# Brisbane Traders and Investors Expo this weekend



## Joe Blow (14 July 2004)

Anyone going to this Traders and Investors Expo at the convention centre in Brisbane this weekend?

Anyone been to something like this before?

Is it worth it?


----------



## Joe Blow (14 July 2004)

*Re: Brisbane Traders and Investors Expo this weeke*

Find out about it here: http://www.tradersexpo.com.au/traders&amp;investors/bne_home.htm


----------



## WaySolid (21 July 2004)

*Re: Brisbane Traders and Investors Expo this weeke*

Hi Joe Blow,

I went and had a fantastic time. I attended 8 seminars over the two days, purhased a book, got an autograph and generally had a great time. 

I came away with a lot of useful ideas I'm currently implementing!


----------



## stockGURU (21 July 2004)

*Re: Brisbane Traders and Investors Expo this weeke*



> Hi Joe Blow,
> 
> I went and had a fantastic time.
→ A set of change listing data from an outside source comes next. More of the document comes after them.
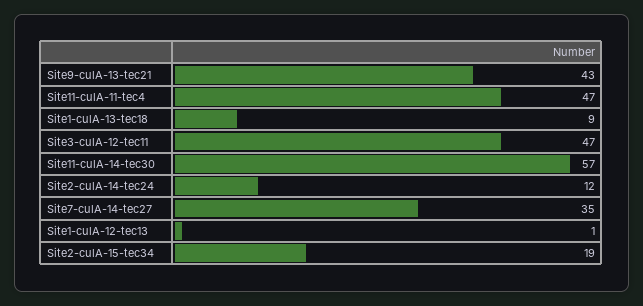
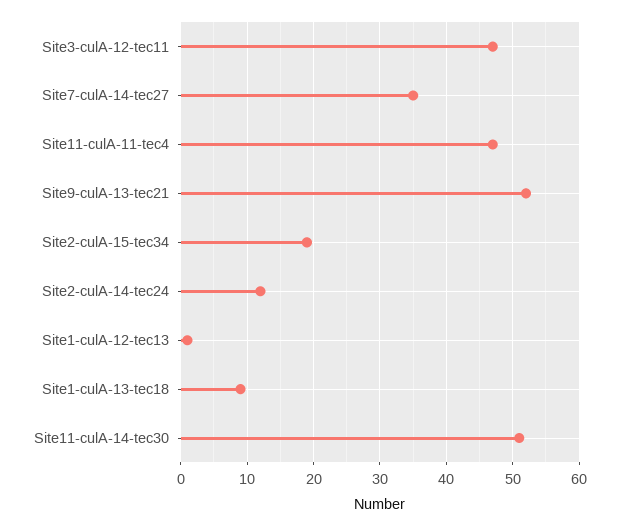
  {
-   "Site9-culA-13-tec21": 43,
+   "Site9-culA-13-tec21": 52,
    "Site11-culA-11-tec4": 47,
    "Site1-culA-13-tec18": 9,
    "Site3-culA-12-tec11": 47,
-   "Site11-culA-14-tec30": 57,
+   "Site11-culA-14-tec30": 51,
    "Site2-culA-14-tec24": 12,
    "Site7-culA-14-tec27": 35,
    "Site1-culA-12-tec13": 1,
    "Site2-culA-15-tec34": 19
  }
I attended 8 seminars over the two days, purhased a book, got an autograph and generally had a great time.
> 
> I came away with a lot of useful ideas I'm currently implementing!




Hmmmm... I might have to attend the next one in that case... it does sound interesting!

Glad to hear you thought it was worthwhile.


----------



## JetDollars (22 July 2004)

*Re: Brisbane Traders and Investors Expo this weeke*

I think I will attend the one in Sydney...thanks


----------